An editorial in the Washington Post is harsh:  

The “KEY parameters” for an agreement on Iran’s nuclear program released Thursday fall well short of the goals originally set by the Obama administration. None of Iran’s nuclear facilities — including the Fordow center buried under a mountain — will be closed. Not one of the country’s 19,000 centrifuges will be dismantled. Tehran’s existing stockpile of enriched uranium will be “reduced” but not necessarily shipped out of the country. In effect, Iran’s nuclear infrastructure will remain intact, though some of it will be mothballed for 10 years. When the accord lapses, the Islamic republic will instantly become a threshold nuclear state.

A Wall Street Journal editorial sees some good points in the outline the president revealed but remains skeptical:

The general outline of the accord includes some useful limits on Iran, if it chooses to abide by them. Tehran will be allowed to operate a little more than 5,000 of its first-generation centrifuges at its Natanz facility, and only there. It will not enrich uranium above civilian-grade levels for at least 15 years, though it will retain some of its unnecessary current stockpile.

Even better, the reactor at Arak will be retooled to render it incapable of producing weapons-grade plutonium. The underground nuclear facility at Fordo will remain open but be converted into a “nuclear, physics, technology, research center,” with no fissile material present and centrifuges under monitoring by the International Atomic Energy Agency.

All this would be somewhat reassuring if the U.S. were negotiating a nuclear deal with Holland or Costa Rica—that is, a law-abiding state with no history of cheating on nuclear agreements. But that’s not Iran.
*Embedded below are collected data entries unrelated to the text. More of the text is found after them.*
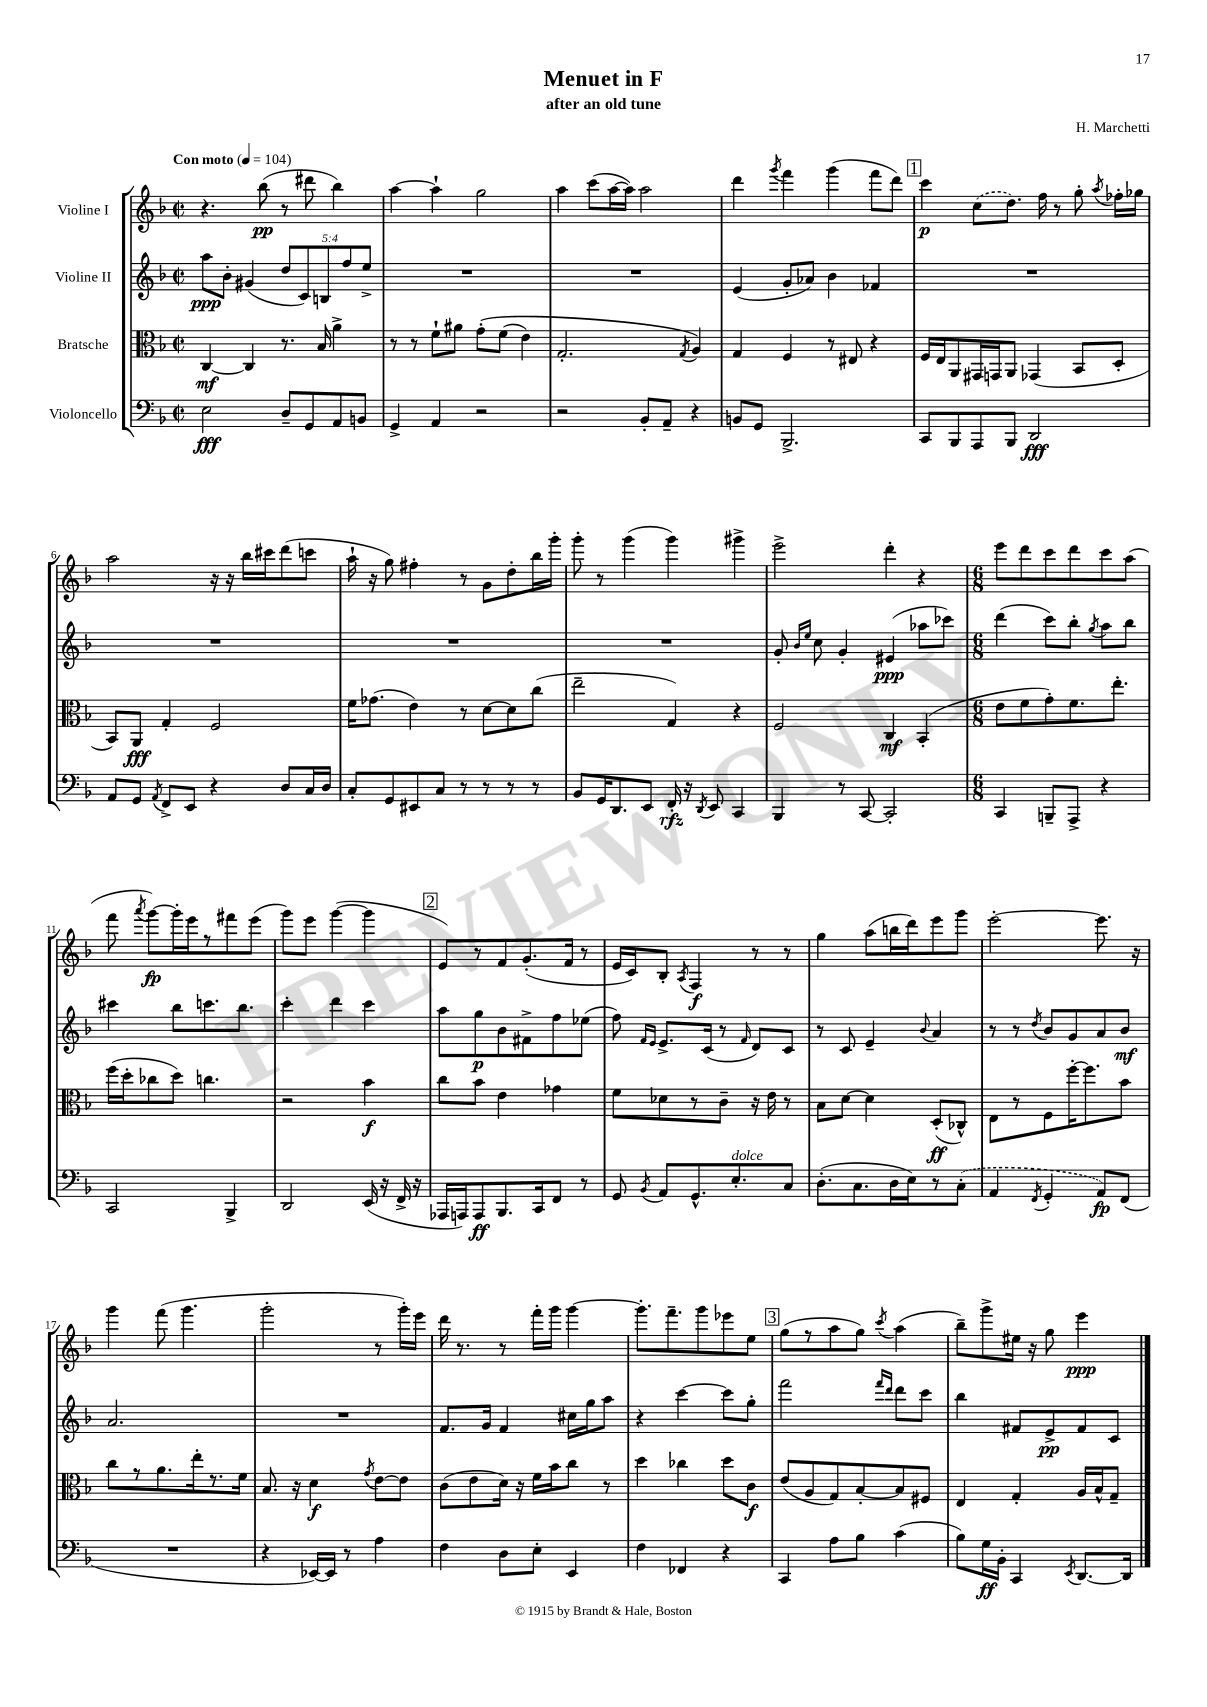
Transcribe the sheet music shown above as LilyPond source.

\header { title = "Menuet in F" composer = "H. Marchetti" subtitle = "after an old tune" }
<<
\new StaffGroup <<
\new Staff = "s0" \with { instrumentName = "Violine I" } {
    \clef treble \key f \major \defaultTimeSignature \time 2/2 \tempo "Con moto" 4 = 104
    \autoBeamOff r4. bes''8\pp( r8 dis'''8 bes''4) |
    a''4~ a''4-! g''2 |
    a''4 c'''8[( a''16~ a''16]) a''2 |
    d'''4 \acciaccatura { g'''8 } f'''4 g'''4( f'''8[ d'''8]) |
    \mark \markup { \box "1" } c'''4\p \once \slurDashed c''8[( d''8.]) f''16 r8 g''8-. \acciaccatura { a''8 } fes''16[-. ges''16] |
    a''2 r16 r16 bes''16[ cis'''16 d'''8( c'''8] |
    a''16-! r16 g''8) fis''4-. r8 g'8[ d''8-. bes''16 g'''16]-. |
    g'''8-. r8 g'''4( g'''4) gis'''4-> |
    e'''2-> d'''4-. r4 |
    \numericTimeSignature \time 6/8 e'''8[ d'''8 c'''8 d'''8 c'''8 a''8]( |
    f'''8 \acciaccatura { a'''8 } g'''8[~\fp) g'''16-. e'''16 r8 fis'''8 e'''8]( |
    g'''8[) e'''8] g'''4~( g'''4 |
    \mark \markup { \box "2" } e'8[) r8 f'8 g'8.-.( f'16] r8 |
    e'16[ c'16) bes8]-. \acciaccatura { a8 } f4\f r8 r8 |
    g''4 a''8[( b''16 d'''16) e'''8 g'''8] |
    e'''2~-. e'''8. r16 |
    g'''4 f'''8( g'''4. |
    g'''2-. r8 g'''16[-.) e'''16] |
    d'''16 r8. r8 f'''16[-. g'''16] g'''4~ |
    g'''8.[-. f'''8.-- g'''8 ees'''8 e''8] |
    \mark \markup { \box "3" } g''8[( r8 a''8 g''8]) \acciaccatura { c'''8 } a''4( |
    bes''8[--) g'''8-> eis''16] r16 g''8 e'''4\ppp \bar "|." |
}
\new Staff = "s1" \with { instrumentName = "Violine II" } {
    \clef treble \key f \major \defaultTimeSignature \time 2/2 \override Staff.TupletNumber.text = #tuplet-number::calc-fraction-text
    \autoBeamOff a''8[\ppp bes'8]-. gis'4( \tuplet 5/4 { d''8[ c'8) b8 f''8 e''8]-> } |
    R1 |
    R1 |
    e'4( g'8[-. aes'8]) bes'4 fes'4 |
    \mark \markup { \box "1" } R1 |
    R1 |
    R1 |
    R1 |
    g'8-. \grace { bes'16[ e''16] } c''8 g'4-. eis'4\ppp( aes''8[ ces'''8]) |
    \numericTimeSignature \time 6/8 d'''4( c'''8[) bes''8]-. \acciaccatura { g''8 } a''8[ bes''8] |
    cis'''4 bes''8[ c'''8. bes''8.] |
    c'''4-. d'''4 c'''4 |
    \mark \markup { \box "2" } a''8[ g''8\p bes'8 fis'8-> f''8 ees''8]( |
    f''8) \grace { f'16[ e'16] } e'8.[-> c'16]( r8 \grace { f'16 } d'8[) c'8] |
    r8 c'8 e'4-- \appoggiatura { bes'8 } a'4 |
    r8 r8 \acciaccatura { d''8 } bes'8[ g'8 a'8 bes'8]\mf |
    a'2. |
    R2. |
    f'8.[ g'16] f'4 cis''16[ g''16 a''8] |
    r4 c'''4~ c'''8[ g''8]-. |
    \mark \markup { \box "3" } f'''2 \grace { f'''16[ d'''16] } d'''8[ c'''8] |
    bes''4 fis'8[ e'8->\pp fis'8 c'8] \bar "|." |
}
\new Staff = "s2" \with { instrumentName = "Bratsche" } {
    \clef alto \key f \major \defaultTimeSignature \time 2/2
    \autoBeamOff c4~\mf c4 r8. bes16 a'4-> |
    r8 r8 f'8[-! ais'8] g'8[-.\( f'8]( e'4) |
    g2.-. \acciaccatura { g8 } a4\) |
    g4 f4 r8 eis8 r4 |
    \mark \markup { \box "1" } f16[ e16 a,8 gis,16 g,16 a,8] ges,4( bes,8[ d8]-. |
    bes,8[) a,8]\fff g4-. f2 |
    f'16[ ges'8.]( e'4) r8 d'8[~ d'8 c''8]( |
    e''2-- g4) r4 |
    f2 c4\mf bes,4-.( |
    \numericTimeSignature \time 6/8 e'8[ f'8 g'8-.) f'8. e''8.]-. |
    f''16[( d''16-. ces''8 d''8]) c''4. |
    r2 bes'4\f |
    \mark \markup { \box "2" } c''8[ bes'8] e'4 ges'4 |
    f'8[ des'8 r8 c'8]-- r16 e'16 r8 |
    bes8[ d'8]~ d'4 d8[-.\ff( ces8]-^) |
    e8[ r8 f8 f''16~-. f''8. bes'8] |
    c''8[ r8 a'8. e''16-. r8. f'16] |
    bes8. r16 d'4\f \acciaccatura { g'8 } e'8[~ e'8] |
    c'8[( e'8 d'16]) r16 f'16[ bes'16 c''8] r8 |
    d''4 ces''4 d''8[ c'8]\f |
    \mark \markup { \box "3" } e'8[( a8 g8) bes8~-. bes8 fis8] |
    e4 g4-. a16[ bes16-^ g8]-- \bar "|." |
}
\new Staff = "s3" \with { instrumentName = "Violoncello" } {
    \clef bass \key f \major \defaultTimeSignature \time 2/2
    \autoBeamOff e2\fff d8[-- g,8 a,8 b,8] |
    g,4-> a,4 r2 |
    r2 bes,8[-. a,8]-- r4 |
    b,8[ g,8] bes,,2.-> |
    \mark \markup { \box "1" } c,8[ bes,,8 a,,8 bes,,8] d,2\fff |
    a,8[ g,8] \acciaccatura { a,8 } f,8[-> e,8] r4 d8[ c16 d16] |
    c8[-. g,8 eis,8 c8] r8 r8 r8 r8 |
    bes,8[ g,16 d,8. e,8] f,16-.\rfz r16 \acciaccatura { d,8 } e,8 c,4 |
    bes,,4 r8 c,8~ c,2-. |
    \numericTimeSignature \time 6/8 c,4 b,,8[-- a,,8]-> r4 |
    c,2 bes,,4-> |
    d,2 e,16( r16 f,16-> r16 |
    \mark \markup { \box "2" } aes,,16[ a,,16) a,,8\ff bes,,8. c,16 f,8] r8 |
    g,8 \acciaccatura { bes,8 } a,8[ g,8.-^ e8.-.^\markup { \italic "dolce" } c8] |
    d8.[-.( c8. d16 e16) r8 \once \slurDashed c8]-.( |
    a,4 \acciaccatura { f,8 } g,4-. a,8[\fp) f,8]( |
    R2. |
    r4 ees,16[~) ees,16] r8 a4 |
    f4 d8[ e8]-. e,4 |
    f4 fes,4 r4 |
    \mark \markup { \box "3" } c,4 a8[ bes8] c'4( |
    bes8[) g16\ff bes,16]-. c,4 \acciaccatura { e,8 } d,8.[~ d,16] \bar "|." |
}
>>
>>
Consider the Additional Protocol, a 1997 addendum to the Nuclear Non-Proliferation Treaty that was meant to expand the IAEA’s ability to detect and monitor clandestine nuclear activities. Iran signed the Additional Protocol in December 2003, about the time Saddam Hussein was pulled from his spider hole. The signature meant nothing: By September 2005 the IAEA reported that Iran wasn’t meeting its commitments, and Iran abandoned the pretense of compliance by February 2006.

Now Iran has promised to sign the Protocol again. But as former IAEA deputy director Olli Heinonen observed in a recent paper for the Iran Task Force, “contrary to what is commonly observed, the AP does not provide the IAEA with unfettered access.” Mr. Heinonen adds that the agency “needs ‘go anywhere, anytime’ access to sites, material, equipment, persons, and documents.”
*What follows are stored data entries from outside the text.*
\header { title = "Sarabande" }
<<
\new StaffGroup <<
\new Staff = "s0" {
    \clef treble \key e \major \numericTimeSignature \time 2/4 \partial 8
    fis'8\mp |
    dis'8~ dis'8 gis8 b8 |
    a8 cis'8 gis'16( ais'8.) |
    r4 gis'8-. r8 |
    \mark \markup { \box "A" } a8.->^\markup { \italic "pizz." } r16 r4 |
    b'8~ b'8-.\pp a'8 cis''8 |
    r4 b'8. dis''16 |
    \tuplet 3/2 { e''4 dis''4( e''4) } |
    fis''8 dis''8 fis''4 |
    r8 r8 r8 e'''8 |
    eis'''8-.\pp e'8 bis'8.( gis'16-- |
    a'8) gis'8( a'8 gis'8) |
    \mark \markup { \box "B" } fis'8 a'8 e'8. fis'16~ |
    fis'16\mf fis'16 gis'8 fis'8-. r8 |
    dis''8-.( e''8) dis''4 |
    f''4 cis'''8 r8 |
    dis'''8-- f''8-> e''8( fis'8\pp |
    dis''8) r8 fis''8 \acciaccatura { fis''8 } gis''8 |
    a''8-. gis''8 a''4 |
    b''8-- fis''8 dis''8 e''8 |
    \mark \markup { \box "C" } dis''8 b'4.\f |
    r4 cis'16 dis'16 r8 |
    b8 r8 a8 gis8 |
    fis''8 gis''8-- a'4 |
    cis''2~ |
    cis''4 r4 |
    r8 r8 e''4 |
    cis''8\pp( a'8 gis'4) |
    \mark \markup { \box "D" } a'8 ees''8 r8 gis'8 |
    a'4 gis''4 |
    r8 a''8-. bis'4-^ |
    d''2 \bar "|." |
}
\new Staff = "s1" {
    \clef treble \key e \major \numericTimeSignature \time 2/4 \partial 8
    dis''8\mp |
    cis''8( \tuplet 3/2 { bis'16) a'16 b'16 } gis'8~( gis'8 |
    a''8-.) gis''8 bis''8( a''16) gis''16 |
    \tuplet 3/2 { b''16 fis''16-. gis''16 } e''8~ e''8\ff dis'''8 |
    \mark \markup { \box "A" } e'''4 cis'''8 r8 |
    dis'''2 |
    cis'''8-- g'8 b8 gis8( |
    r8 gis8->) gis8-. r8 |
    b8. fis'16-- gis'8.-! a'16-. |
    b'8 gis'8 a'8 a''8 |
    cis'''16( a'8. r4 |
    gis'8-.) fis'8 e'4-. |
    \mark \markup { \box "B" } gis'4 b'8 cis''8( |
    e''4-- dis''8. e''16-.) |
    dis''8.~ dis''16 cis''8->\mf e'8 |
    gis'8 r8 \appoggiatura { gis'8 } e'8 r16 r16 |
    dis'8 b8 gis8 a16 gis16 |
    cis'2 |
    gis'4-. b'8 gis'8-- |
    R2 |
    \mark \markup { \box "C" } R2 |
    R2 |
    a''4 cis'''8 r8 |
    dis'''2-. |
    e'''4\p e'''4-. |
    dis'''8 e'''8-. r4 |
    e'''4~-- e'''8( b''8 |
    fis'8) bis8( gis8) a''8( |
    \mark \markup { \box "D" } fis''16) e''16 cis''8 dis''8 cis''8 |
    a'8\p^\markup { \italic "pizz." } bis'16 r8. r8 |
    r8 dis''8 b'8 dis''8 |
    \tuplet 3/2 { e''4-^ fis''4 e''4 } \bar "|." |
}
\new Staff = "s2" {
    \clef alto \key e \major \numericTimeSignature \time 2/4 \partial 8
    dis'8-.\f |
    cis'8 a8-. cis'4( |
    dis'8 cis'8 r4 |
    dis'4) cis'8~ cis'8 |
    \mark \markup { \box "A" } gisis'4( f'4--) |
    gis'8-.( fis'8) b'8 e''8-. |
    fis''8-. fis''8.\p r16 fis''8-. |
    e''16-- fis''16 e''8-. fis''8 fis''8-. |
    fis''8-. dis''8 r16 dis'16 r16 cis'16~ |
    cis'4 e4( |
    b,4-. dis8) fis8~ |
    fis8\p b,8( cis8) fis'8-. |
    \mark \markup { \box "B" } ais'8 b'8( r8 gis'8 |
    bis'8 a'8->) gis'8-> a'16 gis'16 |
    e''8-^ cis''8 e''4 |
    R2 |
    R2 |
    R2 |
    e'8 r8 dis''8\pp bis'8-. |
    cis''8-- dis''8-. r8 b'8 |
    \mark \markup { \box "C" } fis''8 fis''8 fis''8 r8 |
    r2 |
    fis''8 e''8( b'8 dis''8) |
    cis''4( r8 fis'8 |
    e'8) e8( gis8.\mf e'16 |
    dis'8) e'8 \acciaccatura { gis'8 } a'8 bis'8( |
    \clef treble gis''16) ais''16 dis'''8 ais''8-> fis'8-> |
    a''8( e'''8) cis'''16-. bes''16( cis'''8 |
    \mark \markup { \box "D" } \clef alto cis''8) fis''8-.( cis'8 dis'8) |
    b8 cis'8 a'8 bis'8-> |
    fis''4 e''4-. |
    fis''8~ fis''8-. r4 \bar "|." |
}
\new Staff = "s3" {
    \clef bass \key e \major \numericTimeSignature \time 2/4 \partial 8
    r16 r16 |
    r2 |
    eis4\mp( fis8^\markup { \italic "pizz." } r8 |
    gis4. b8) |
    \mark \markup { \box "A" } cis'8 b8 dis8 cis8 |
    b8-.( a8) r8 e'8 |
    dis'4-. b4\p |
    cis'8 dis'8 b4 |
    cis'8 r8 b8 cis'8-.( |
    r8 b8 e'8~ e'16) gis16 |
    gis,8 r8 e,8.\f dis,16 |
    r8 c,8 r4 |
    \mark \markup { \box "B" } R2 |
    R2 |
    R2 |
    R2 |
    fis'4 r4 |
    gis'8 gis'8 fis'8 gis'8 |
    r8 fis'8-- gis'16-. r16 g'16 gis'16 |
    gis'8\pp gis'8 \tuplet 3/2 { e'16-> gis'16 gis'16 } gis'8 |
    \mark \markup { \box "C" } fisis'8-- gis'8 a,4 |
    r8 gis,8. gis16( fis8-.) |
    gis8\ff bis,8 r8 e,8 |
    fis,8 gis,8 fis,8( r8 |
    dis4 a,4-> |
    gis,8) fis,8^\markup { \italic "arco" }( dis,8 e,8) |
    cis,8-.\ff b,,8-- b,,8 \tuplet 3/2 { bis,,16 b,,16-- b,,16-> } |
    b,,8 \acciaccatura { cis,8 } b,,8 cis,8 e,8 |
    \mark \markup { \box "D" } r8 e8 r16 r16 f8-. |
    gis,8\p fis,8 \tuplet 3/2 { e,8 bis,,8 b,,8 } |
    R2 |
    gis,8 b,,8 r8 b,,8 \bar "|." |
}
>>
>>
The framework lacks this crucial “anywhere, anytime” provision, even as Mr. Obama calls its inspections the most intrusive ever. Instead it says the “IAEA will have regular access to all of Iran’s nuclear facilities.” Does that mean inspectors have to schedule an appointment? With how much notice? The obvious way to evade inspections is to start a new and secret facility that isn’t part of the accord. This is exactly what Iran did with the operations at Fordo.
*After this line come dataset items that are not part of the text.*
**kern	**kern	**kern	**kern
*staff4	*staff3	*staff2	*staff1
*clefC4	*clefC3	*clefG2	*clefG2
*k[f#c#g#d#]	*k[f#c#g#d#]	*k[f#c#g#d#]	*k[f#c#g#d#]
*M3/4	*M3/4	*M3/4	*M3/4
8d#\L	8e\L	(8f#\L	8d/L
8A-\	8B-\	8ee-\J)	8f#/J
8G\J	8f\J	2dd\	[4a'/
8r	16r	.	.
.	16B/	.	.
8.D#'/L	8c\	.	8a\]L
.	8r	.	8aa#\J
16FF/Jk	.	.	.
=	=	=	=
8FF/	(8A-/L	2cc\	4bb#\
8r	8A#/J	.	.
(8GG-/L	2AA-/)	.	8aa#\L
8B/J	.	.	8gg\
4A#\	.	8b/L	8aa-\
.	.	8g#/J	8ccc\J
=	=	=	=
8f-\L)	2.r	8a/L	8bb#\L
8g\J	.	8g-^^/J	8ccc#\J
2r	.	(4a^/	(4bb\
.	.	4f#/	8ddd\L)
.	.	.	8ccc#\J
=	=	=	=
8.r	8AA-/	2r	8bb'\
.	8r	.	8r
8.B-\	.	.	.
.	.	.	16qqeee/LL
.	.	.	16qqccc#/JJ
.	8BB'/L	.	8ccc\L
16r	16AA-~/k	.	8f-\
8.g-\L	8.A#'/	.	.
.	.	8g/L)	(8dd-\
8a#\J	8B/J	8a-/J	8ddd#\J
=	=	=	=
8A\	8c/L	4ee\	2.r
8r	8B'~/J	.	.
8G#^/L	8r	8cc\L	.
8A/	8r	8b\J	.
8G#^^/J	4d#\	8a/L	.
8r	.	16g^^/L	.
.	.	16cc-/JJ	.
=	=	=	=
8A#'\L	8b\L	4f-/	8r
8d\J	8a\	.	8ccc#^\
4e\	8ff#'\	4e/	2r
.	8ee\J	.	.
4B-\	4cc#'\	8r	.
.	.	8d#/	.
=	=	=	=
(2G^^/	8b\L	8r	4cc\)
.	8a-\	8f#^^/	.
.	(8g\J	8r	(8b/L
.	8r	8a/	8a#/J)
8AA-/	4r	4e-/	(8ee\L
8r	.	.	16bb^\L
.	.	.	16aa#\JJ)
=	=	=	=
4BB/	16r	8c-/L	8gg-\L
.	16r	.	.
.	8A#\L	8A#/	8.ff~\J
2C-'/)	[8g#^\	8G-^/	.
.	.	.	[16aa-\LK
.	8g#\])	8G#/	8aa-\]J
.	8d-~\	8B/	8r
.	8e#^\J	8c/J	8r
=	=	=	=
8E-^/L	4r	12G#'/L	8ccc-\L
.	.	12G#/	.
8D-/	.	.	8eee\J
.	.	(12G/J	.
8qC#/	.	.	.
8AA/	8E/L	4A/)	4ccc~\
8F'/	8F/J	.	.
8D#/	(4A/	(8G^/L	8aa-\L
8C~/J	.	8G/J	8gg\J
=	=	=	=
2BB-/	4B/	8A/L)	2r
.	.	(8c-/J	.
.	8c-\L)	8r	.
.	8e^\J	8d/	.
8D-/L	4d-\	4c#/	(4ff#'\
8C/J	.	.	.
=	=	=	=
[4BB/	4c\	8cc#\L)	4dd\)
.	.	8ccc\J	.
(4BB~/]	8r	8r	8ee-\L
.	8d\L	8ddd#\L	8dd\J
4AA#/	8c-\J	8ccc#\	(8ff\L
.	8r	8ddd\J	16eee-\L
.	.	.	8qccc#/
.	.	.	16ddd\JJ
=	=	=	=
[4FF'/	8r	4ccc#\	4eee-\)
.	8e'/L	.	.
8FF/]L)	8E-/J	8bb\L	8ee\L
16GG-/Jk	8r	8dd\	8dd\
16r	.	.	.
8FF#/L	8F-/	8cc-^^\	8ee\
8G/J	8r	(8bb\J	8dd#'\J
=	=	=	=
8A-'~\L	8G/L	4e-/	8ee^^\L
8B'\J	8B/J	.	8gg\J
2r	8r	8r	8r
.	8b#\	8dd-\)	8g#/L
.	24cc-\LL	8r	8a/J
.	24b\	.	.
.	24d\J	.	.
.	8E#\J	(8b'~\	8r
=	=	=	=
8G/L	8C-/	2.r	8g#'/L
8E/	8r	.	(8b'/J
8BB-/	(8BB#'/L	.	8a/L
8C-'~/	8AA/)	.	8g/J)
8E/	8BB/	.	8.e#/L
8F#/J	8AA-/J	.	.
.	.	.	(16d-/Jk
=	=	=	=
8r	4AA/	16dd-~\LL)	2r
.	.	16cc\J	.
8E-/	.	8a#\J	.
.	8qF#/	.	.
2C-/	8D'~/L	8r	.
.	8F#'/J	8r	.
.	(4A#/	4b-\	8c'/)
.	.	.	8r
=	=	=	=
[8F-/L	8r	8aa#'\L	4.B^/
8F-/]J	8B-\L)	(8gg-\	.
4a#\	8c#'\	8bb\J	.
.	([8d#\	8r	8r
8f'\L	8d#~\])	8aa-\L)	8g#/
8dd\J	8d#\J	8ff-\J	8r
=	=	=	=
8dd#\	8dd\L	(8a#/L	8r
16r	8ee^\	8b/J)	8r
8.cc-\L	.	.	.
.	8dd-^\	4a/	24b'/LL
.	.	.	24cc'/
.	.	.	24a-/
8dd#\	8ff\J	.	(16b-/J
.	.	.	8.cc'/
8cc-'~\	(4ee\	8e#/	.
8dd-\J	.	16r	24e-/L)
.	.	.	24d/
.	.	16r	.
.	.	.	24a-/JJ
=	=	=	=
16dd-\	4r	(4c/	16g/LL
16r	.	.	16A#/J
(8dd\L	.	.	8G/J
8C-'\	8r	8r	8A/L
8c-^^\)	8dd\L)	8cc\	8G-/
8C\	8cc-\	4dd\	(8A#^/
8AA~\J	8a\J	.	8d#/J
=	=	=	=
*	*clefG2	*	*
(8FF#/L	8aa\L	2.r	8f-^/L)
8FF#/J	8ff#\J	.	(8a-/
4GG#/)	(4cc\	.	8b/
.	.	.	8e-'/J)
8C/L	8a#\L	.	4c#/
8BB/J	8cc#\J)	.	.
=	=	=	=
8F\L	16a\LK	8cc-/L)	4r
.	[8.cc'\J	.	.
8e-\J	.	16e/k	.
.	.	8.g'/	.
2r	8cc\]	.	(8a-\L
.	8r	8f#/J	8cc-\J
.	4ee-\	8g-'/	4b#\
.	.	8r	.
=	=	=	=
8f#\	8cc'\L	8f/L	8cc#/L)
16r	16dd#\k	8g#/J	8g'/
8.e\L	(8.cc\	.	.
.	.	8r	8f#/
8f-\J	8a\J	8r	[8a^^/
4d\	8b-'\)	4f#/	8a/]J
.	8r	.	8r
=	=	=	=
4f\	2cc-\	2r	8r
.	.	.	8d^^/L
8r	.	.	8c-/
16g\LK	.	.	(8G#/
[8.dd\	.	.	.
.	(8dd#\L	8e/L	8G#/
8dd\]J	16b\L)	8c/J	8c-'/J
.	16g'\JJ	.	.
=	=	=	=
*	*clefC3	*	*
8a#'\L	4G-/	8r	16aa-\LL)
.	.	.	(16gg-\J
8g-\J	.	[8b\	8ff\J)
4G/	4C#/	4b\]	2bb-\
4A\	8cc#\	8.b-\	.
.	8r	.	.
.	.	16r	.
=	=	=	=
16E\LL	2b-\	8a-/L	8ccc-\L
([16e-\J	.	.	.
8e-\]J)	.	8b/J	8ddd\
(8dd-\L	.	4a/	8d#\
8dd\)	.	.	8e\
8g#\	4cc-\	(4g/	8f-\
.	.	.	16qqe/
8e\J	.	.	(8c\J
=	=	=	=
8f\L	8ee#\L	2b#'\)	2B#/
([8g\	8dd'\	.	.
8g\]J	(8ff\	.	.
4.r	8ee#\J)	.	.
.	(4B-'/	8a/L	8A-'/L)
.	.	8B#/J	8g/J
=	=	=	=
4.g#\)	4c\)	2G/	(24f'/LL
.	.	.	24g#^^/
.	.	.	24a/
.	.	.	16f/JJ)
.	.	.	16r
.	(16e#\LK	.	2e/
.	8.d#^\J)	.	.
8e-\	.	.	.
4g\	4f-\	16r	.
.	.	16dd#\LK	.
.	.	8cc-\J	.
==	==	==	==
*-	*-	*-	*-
Fordo is Iran’s underground nuclear enrichment facility, which the Obama administration is claiming will now become a research facility! Abe Greenwald at Commentary has a good analysis of what the Fordo and other concessions mean for Iran. John Podhoretz, also at Commentary, explains how the framework will probably benefit President Obama domestically, preventing members of his own party from peeling off and voting for bills to require Congress to have a say in an Iran deal.

Banning the bomb has in the hands of President Obama and Secretary Kerry turned into signing a piece of paper. Of course, they are not there yet; there will be more talk. 

Still, yesterday’s framework is likely to lead to an arms race in the Middle East, the last region in the world that needs more upheaval and dangerous toys.

It is also noteworthy that the U.S. has squandered much of its influence in the Middle East under President Obama, but that we are using our last smidgen of influence to bail out Iran on sanctions and bolster the mullah-run dictatorship’s bid to become the dominant player in the region.